Entre la guerre et le choléra
Qui pense, en ce moment, à la population yéménite? Déjà oublié en temps normal, ce terrain de guerre n’émeut plus personne en pleine pandémie de coronavirus. La proclamation, dimanche, de l’autonomie par les séparatistes du sud du Yémen n’apportera guère de réponse à ce que l’ONU qualifie de «pire crise humanitaire au monde». On comptabilise 233’000 morts en plus des dizaines de milliers de civils tués ou blessés dans les combats et des 3 millions de déplacés.
La semaine dernière, des inondations meurtrières à Aden ont provoqué des coupures d’électricité et d’eau. De quoi aggraver encore la situation sanitaire du Yémen, où 16 millions de personnes souffrent de la faim, où dengue, paludisme et choléra sévissent et où un premier cas de Covid-19 a été repéré.
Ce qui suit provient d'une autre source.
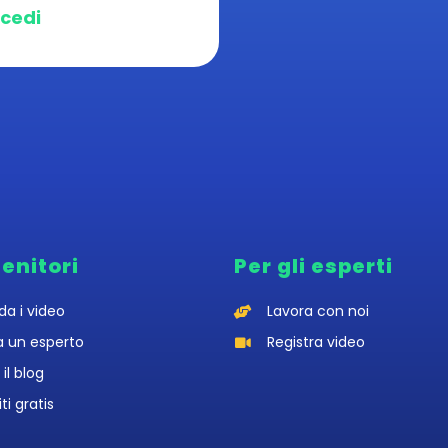
cedi
genitori
Per gli esperti
da i video
Lavora con noi
a un esperto
Registra video
 il blog
iti gratis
Depuis six ans, le pays subit tant les exactions des armées séparatistes et de la coalition gouvernementale que des groupes armés Al-Qaïda et Etat islamique, dont la présence s’avère un excellent prétexte pour que l’Arabie saoudite agisse avec l’aval des Etats-Unis. «Toutes les parties ont agi au mépris total de la vie des civils ces dernières années», notent les observateurs de l’ONU. Les bombardements aériens se poursuivent sans relâche, menés par la coalition dominée par l’Arabie saoudite qui utilise des armes d’origine étasuniennes, françaises, britanniques et avec qui la Suisse commerce parfois.
Que peuvent donc les appels onusiens au cessez-le-feu face à ce conflit aux fronts multiples? Apparemment très peu. Le terrain est sensible. Il s’y livre une guerre par procuration entre l’Arabie saoudite et l’Iran: la première soutient la coalition yéménite à tendance sunnite et le second ne manque pas une occasion de se présenter en leader des Chiites – ici les Houthis, au nord du pays – face à l’Arabie saoudite. A noter que l’argument religieux est surtout un ciment pour sceller les alliances et inimitiés préexistantes.
Seule une désescalade militaire permettra d’alléger les souffrances de la population et de lui offrir un accès minimal aux soins de base. Comment y prétendre, si la communauté internationale ne sait que fermer les yeux sur ce conflit et compter les revenus liés à la vente de ses armes?